## Activity
In the records below, find each line that holds "ncbi" and return it.

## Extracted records
-=-=-
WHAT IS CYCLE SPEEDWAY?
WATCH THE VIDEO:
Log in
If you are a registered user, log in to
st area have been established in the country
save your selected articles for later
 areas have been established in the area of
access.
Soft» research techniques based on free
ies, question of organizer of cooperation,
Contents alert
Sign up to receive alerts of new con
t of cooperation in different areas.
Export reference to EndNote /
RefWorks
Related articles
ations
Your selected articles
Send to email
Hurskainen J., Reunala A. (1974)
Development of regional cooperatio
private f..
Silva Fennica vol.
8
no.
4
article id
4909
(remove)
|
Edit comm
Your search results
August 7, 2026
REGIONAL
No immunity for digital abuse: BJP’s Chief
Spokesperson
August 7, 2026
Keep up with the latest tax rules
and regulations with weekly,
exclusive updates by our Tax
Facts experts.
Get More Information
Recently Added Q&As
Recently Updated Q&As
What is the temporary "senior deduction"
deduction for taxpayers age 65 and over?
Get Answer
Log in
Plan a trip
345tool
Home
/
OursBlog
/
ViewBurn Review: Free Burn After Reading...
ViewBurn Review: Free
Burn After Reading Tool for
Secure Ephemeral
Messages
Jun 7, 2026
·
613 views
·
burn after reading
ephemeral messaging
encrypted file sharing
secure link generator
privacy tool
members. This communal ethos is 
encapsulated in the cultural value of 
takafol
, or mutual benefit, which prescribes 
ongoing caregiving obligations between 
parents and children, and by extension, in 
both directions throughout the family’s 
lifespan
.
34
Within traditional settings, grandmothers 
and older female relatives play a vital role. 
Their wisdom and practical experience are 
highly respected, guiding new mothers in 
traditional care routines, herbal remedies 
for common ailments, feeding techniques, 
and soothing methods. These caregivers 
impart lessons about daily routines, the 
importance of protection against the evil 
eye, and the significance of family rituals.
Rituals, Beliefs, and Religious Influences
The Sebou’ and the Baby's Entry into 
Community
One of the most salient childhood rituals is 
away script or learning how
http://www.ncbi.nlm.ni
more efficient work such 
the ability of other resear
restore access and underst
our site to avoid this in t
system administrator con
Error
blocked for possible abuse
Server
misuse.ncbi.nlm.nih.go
-=-=-
## Result
http://www.ncbi.nlm.ni
misuse.ncbi.nlm.nih.go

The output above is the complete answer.